Il film non manca di sottolineare il ruolo della nascente informazione (proprio in quegli anni si diffondevano le gazzette e i giornali, tra cui The Guardian): furono proprio alcuni dei giornalisti presenti alla strage, in cui una decina di manifestanti morirono e centinaia furono feriti dagli attacchi della cavalleria, a coniare la definizione beffarda di Peterloo, sulla falsariga di Waterloo.
“Non ho mai fatto film che suggeriscano una direzione di pensiero – sottolinea il regista, Leone d’oro per Il segreto di Vera Drake – mi piace però fare film fornendo elementi che stimolino una riflessione autonoma dello spettatore. In questo caso, si parla delle forze e delle debolezze dell’umanità. L’eterna battaglia di amore, dedizione, integrità e impegno contro potere, corruzione, avidità e cinismo”.
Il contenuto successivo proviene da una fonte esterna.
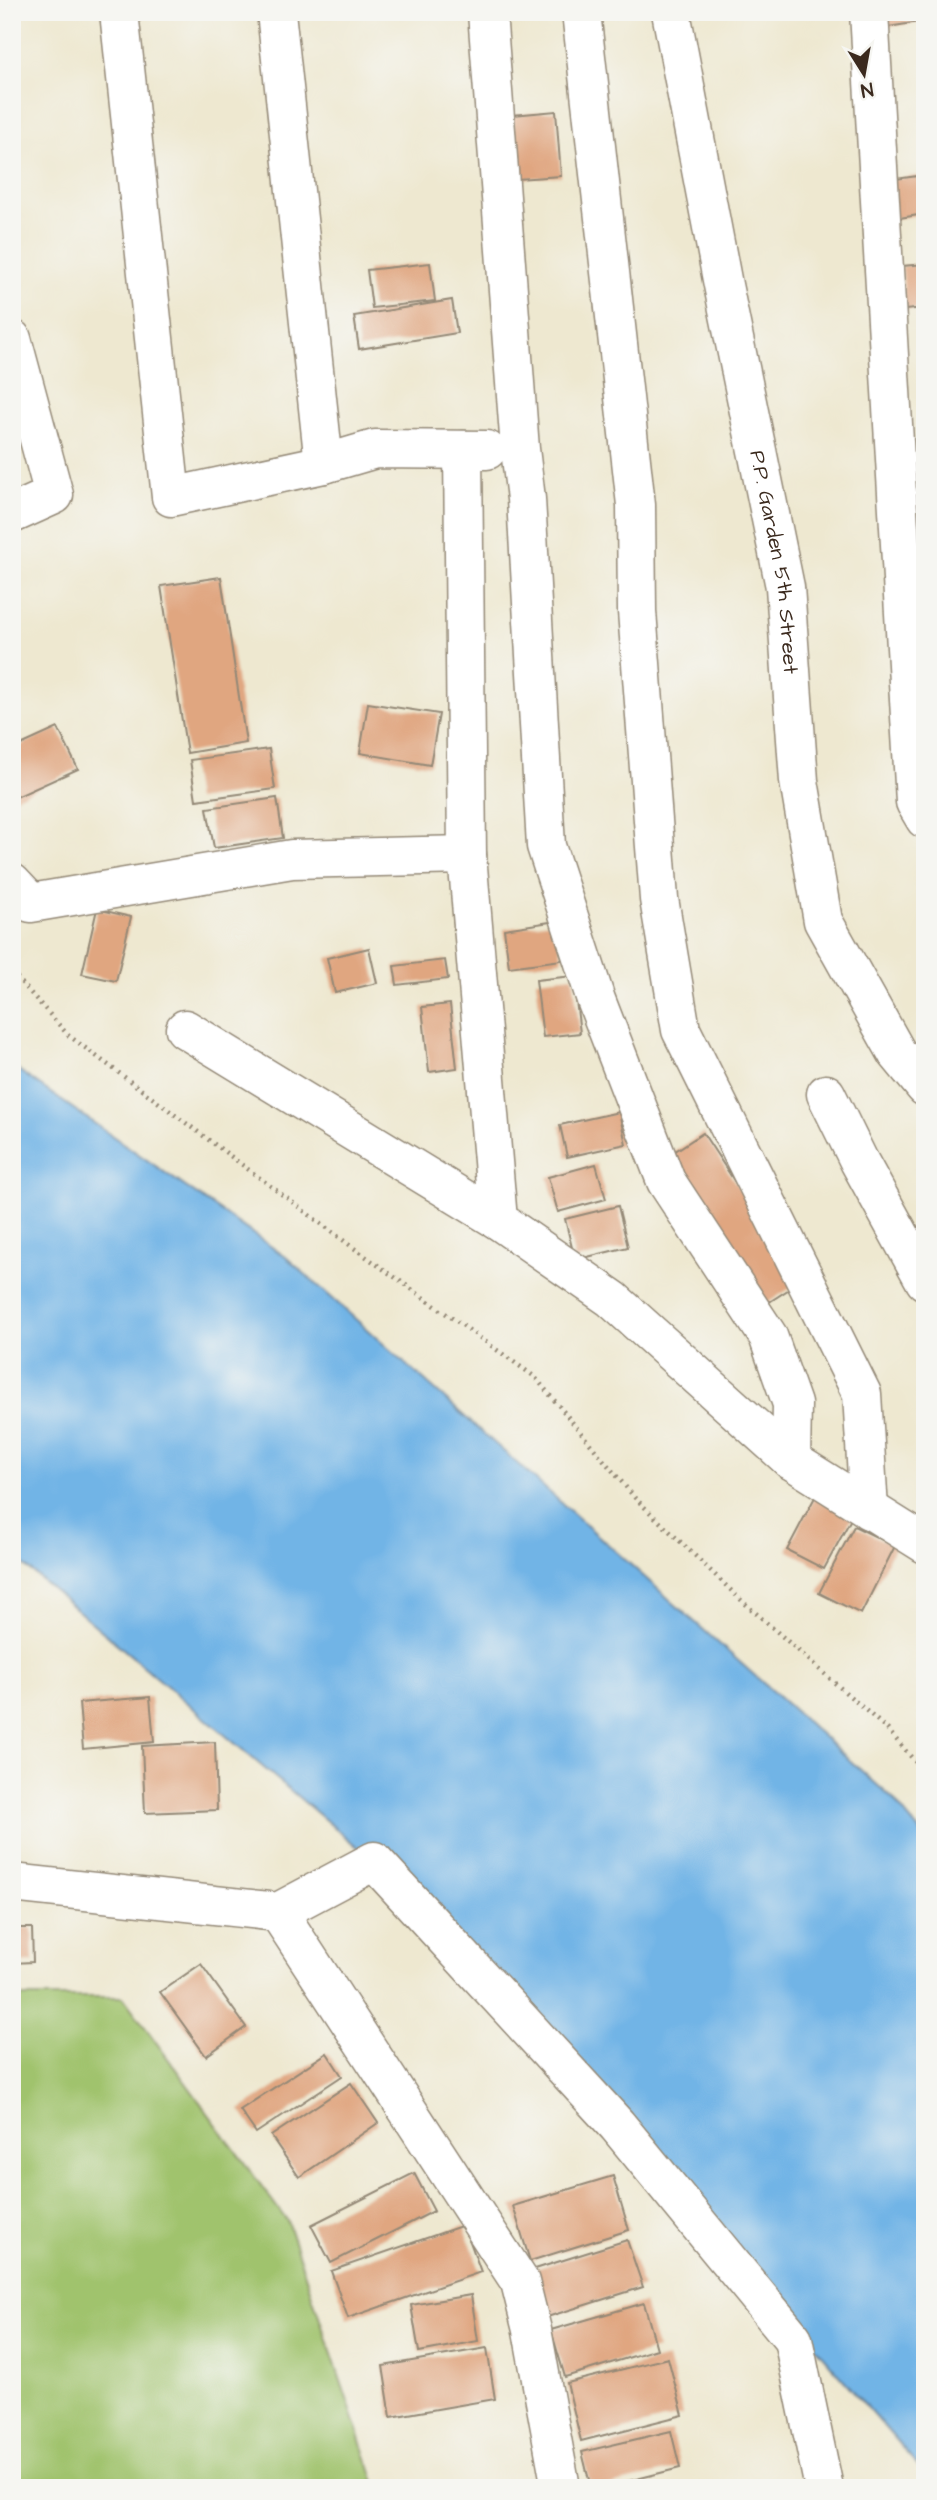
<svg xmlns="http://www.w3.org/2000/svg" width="937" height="2500" viewBox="0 0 937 2500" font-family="'Architects Daughter',sans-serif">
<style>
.green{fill:#a0c36d;stroke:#6e7646;stroke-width:2}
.water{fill:#71b4e6;stroke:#566f82;stroke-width:2}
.building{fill:#e0a680}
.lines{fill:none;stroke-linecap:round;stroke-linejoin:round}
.minor-casing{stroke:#948977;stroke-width:41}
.path{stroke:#948977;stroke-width:4.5;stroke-dasharray:2 5;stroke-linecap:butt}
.minor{stroke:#fff;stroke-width:38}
.labels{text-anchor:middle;stroke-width:5;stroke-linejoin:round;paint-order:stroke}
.street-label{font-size:21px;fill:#3b2a1e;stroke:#f6f6f2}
</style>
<rect width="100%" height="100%" fill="#f6f6f2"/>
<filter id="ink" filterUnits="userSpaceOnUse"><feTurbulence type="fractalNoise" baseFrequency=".0143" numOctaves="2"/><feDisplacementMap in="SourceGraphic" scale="14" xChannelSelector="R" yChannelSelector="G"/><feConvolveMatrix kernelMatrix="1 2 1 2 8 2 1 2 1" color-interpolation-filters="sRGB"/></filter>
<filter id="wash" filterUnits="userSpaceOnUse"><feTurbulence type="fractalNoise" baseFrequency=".00686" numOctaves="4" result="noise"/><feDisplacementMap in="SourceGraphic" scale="28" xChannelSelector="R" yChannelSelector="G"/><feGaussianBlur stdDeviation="1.57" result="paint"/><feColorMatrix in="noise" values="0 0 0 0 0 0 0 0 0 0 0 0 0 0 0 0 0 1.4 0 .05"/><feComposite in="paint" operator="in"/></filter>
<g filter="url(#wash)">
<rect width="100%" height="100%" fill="#eee8d0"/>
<polygon class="green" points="12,1997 123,1997 287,2221 377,2488 12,2488"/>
<polygon class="water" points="12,1066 286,1257 893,1799 925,1838 925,2474 729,2247 374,1861 12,1555"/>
<g id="blocks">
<g class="building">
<polygon points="886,12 925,12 925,21 888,27"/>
<polygon points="556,111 561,176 517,179 513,115"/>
<polygon points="925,175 925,214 893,219 888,180"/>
<polygon points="430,263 435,301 372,308 367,270"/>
<polygon points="925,264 925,308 905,310 902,266"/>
<polygon points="452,300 457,333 359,349 354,316"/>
<polygon points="221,577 246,743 187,753 161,586"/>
<polygon points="368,703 439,714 430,765 360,753"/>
<polygon points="58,728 78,769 12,799 12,749"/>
<polygon points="269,749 275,789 196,800 190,760"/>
<polygon points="277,798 283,838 214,848 207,808"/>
<polygon points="97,909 131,917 116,981 82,974"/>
<polygon points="557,921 562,960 509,967 504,929"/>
<polygon points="369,948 377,983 335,993 327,958"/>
<polygon points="445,960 448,979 397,985 394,966"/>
<polygon points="573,976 580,1033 543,1037 536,980"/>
<polygon points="450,1004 457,1068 429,1072 422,1007"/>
<polygon points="619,1112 626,1144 567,1157 560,1125"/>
<polygon points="703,1133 800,1282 760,1308 663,1159"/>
<polygon points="596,1164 606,1199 558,1212 548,1177"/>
<polygon points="618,1206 628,1247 575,1260 565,1219"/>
<polygon points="815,1497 852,1517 824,1569 787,1550"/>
<polygon points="854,1526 895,1546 861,1614 819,1593"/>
<polygon points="150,1697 154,1742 83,1749 79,1703"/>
<polygon points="215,1742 217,1810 145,1813 142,1746"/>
<polygon points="12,1928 32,1928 33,1962 12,1963"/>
<polygon points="201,1964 246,2027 206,2056 160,1992"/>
<polygon points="327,2053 342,2076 256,2133 240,2110"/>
<polygon points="351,2083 378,2123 299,2177 271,2136"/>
<polygon points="414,2173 434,2211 331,2263 311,2225"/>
<polygon points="613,2176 629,2230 530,2261 513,2206"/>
<polygon points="464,2225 481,2272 348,2318 331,2271"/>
<polygon points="627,2240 643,2287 547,2317 532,2270"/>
<polygon points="471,2295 478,2341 419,2352 411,2305"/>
<polygon points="644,2303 657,2349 565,2377 551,2330"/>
<polygon points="487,2348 495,2399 391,2417 383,2366"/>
<polygon points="668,2358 683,2415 581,2441 567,2383"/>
<polygon points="671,2431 680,2468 601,2488 591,2488 582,2452"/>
<polygon points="537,2479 538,2488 486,2488 486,2486"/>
</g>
</g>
</g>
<g filter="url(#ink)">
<use href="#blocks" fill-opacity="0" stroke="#948977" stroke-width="2"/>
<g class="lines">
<g class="minor-casing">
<g id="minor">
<polyline points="119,12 171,497 324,464 375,449 487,450"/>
<polyline points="276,12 324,464"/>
<polyline points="487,12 520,449 526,499 546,846 596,1000 666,1181 768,1336 792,1404 791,1460"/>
<polyline points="581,12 636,505 637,611 659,899 681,1030 862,1394 869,1510"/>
<path id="s1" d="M671 12 723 285 785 587 799 781 823 921 897 1053 925 1087"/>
<polyline points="869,12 915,802 925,819"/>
<polyline points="12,339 54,495 12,514"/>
<polyline points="463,450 467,855 498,1220 612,1299 791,1460 925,1544"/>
<polyline points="12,883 31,903 292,859 467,855"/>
<polyline points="185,1029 498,1220"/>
<polyline points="826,1094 859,1161 925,1281"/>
<polyline points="12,1883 278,1912 374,1861 617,2125 793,2339 824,2488"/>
<polyline points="278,1912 520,2282 532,2330 561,2488"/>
</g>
</g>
<polyline class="path" points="12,972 68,1035 351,1246 535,1377 635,1498 740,1599 888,1730 925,1773"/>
<use href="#minor" class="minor"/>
</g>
</g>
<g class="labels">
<g class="street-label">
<text dy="7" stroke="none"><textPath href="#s1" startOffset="560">P.P. Garden 5th Street</textPath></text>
</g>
</g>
<rect width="937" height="2500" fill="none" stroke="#f6f6f2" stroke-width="42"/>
<g transform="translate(864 74) rotate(169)" stroke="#f6f6f2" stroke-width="5" paint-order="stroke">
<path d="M0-5L12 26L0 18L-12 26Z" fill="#3b2a1e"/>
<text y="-10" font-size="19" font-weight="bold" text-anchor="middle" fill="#3b2a1e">N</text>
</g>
</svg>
Colpisce, nel film, anche la capacità di approfondire modi di vivere e di esprimersi delle classi popolari, con l’uso del dialetto nella versione originale: “Abbiano cercato di creare personaggi tridimensionali curando i dettagli, i vestiti che indossano, la lingua che parlano, l’iconografia. La storia di Peterloo, che sui libri di scuola è appena un paragrafo, era soprattutto la loro storia. Perché i film di solito si concentrano sulla gente ricca, mentre si raccontano poco le persone normali che hanno case grigie e non hanno bei vestiti”.
Peterloo, sceneggiato dallo stesso Leigh, propone una ricostruzione storica molto precisa, con numerose scene di massa: “La difficoltà più grande è stata quella di trovare le location. La cosa curiosa è che alla fine abbiamo girato ovunque ma non a Manchester, perché ormai la città è completamente cambiata. Abbiamo ricreato la Manchester del 1819 nel Sud dell’Inghilterra”, dice ancora il regista.
Fondamentale l’apporto del montatore Jon Gregory, nominato all’Oscar l’anno scorso per Tre manifesti a Ebbing, Missouri, e del dop Dick Pope. Il film di Leigh arriva per il 200° anniversario della strage, con polemiche in GB per istituire un memorial permanente: già ora, ogni anno, centinaia di persone rievocano quella tragica vicenda. Cast appropriato e assolutamente corale, tra i pochi volti noti quello di Rory Kinnear nel ruolo di Henry Hunt, un proprietario terriero di idee progressiste che si mette alla guida della protesta.